Three-sentence summary Solaris is a multiplayer video world model that predicts future videos for two Minecraft players at once, keeping their views consistent as they act. It’s powered by SolarisEngine for synchronized data, an architecture that shares attention across players, and a training recipe that ends with Checkpointed Self Forcing for long, stable rollouts. The system outperforms baselines on key multi-view tasks like building and consistency while producing sharper visuals.

Main Achievement The #1 contribution is Checkpointed Self Forcing: a memory-efficient way to train long-horizon autoregressive video models while allowing gradients through attention caches, significantly improving multi-view visual fidelity and stability.

Future Directions

• Add persistent world memory to track off-screen objects and maintain a unified world state.
• Scale to more than two players and more diverse, human-like multiplayer behaviors.
• Couple the world model with planning and policy learning for coordinated multi-agent decision-making.
• Expand to other domains (multi-camera driving, robotics, AR) with hybrid human/synthetic datasets.
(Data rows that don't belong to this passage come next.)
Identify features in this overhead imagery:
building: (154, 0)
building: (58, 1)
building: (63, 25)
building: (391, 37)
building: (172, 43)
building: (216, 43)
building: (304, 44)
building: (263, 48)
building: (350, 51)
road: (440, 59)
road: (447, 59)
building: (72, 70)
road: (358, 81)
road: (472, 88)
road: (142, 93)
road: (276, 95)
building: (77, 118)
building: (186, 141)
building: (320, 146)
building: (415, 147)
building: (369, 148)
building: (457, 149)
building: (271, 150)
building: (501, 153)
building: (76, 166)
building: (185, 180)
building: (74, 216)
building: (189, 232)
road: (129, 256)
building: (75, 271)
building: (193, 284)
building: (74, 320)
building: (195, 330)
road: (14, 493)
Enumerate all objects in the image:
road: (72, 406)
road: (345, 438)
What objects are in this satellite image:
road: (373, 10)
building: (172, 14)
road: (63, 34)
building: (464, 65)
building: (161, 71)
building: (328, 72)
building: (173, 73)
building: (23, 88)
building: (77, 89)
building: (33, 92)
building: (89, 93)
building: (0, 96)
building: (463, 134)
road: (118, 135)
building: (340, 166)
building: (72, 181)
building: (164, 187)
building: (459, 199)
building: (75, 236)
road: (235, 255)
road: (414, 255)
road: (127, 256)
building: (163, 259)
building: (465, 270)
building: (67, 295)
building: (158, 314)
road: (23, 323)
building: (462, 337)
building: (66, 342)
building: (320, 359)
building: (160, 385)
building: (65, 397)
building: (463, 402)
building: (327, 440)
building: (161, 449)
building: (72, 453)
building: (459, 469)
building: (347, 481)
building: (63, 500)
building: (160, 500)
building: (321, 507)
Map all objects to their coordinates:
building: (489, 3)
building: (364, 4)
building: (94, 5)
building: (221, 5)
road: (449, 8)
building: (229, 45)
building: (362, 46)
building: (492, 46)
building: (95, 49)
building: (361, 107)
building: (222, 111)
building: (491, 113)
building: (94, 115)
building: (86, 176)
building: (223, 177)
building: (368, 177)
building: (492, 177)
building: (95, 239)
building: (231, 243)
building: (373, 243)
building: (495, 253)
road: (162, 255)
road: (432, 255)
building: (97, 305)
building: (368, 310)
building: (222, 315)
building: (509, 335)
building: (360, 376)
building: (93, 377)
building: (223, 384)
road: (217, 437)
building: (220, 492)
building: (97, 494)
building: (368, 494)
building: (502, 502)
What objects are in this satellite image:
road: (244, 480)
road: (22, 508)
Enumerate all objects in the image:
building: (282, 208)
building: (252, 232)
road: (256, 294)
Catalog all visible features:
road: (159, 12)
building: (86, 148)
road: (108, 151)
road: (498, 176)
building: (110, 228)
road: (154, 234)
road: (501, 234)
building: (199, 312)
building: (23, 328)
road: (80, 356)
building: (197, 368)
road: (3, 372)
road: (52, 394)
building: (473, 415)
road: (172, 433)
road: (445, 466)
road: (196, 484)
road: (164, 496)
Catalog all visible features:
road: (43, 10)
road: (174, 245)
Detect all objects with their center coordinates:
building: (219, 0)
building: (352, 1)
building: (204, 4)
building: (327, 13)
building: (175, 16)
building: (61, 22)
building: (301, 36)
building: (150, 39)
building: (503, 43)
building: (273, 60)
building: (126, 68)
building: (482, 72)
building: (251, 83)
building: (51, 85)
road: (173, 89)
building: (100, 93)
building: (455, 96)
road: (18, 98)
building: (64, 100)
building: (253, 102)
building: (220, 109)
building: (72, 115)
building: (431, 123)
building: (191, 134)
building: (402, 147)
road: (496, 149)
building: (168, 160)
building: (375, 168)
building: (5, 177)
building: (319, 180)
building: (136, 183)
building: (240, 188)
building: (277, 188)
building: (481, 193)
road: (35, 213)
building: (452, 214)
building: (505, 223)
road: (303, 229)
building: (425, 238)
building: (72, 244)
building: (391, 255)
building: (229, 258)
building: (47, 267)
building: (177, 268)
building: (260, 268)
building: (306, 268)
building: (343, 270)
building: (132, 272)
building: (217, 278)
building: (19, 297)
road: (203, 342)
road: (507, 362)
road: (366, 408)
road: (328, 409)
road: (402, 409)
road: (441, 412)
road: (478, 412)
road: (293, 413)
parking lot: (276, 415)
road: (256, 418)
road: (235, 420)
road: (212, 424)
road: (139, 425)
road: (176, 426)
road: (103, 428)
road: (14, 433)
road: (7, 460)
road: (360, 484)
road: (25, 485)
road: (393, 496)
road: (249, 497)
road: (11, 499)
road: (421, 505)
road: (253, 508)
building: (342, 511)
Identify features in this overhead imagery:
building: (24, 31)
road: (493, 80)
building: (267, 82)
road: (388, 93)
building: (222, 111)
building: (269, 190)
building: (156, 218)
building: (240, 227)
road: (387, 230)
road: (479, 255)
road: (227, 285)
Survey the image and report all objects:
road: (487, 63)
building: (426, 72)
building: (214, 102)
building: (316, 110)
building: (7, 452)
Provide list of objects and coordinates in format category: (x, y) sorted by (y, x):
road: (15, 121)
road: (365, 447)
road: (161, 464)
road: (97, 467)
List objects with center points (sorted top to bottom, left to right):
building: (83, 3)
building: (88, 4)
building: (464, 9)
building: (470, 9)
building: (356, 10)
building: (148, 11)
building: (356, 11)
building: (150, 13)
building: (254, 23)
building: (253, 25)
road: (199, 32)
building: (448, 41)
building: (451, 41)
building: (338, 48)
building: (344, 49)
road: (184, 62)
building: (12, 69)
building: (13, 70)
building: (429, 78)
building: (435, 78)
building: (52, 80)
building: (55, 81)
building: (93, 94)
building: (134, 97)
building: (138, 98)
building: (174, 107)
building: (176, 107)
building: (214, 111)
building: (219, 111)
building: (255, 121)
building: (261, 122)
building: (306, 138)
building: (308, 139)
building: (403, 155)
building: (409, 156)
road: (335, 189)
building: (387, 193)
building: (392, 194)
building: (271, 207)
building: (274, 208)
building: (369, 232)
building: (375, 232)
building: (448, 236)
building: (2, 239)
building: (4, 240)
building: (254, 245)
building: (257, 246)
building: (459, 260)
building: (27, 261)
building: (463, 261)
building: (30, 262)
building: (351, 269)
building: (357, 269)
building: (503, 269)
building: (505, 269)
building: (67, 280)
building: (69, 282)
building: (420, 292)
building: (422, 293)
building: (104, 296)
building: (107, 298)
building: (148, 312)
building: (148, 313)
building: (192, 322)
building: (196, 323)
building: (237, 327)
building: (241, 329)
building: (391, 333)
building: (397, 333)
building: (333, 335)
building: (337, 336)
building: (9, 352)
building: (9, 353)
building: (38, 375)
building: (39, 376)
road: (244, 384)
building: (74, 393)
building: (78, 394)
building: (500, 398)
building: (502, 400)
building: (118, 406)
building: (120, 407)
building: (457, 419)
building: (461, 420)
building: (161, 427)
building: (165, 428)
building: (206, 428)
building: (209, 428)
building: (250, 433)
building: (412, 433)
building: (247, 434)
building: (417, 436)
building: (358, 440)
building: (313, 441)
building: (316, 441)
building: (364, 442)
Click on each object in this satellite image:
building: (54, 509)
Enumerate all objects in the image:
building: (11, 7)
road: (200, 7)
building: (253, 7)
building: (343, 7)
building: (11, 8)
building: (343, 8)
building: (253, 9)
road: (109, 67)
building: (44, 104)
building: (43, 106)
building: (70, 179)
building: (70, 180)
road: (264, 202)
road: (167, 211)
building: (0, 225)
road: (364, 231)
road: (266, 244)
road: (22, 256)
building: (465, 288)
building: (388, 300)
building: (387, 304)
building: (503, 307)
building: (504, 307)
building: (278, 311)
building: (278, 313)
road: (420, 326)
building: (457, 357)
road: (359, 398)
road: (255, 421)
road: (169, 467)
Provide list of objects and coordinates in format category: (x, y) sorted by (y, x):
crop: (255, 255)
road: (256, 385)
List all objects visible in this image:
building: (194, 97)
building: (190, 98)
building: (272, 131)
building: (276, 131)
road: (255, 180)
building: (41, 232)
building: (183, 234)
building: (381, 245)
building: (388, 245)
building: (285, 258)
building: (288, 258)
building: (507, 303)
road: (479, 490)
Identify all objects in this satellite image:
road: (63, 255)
Why Remember This Solaris shows how to make multi-agent video ‘stories’ agree across cameras, a core requirement for collaborative AI. Its open-source engine, datasets, and models set a foundation others can build on, and its memory-friendly training technique unlocks longer, more realistic simulations. As AI agents increasingly share spaces with us—and with each other—consistent, multi-view world models like Solaris will be the backbone of safe and smart coordination.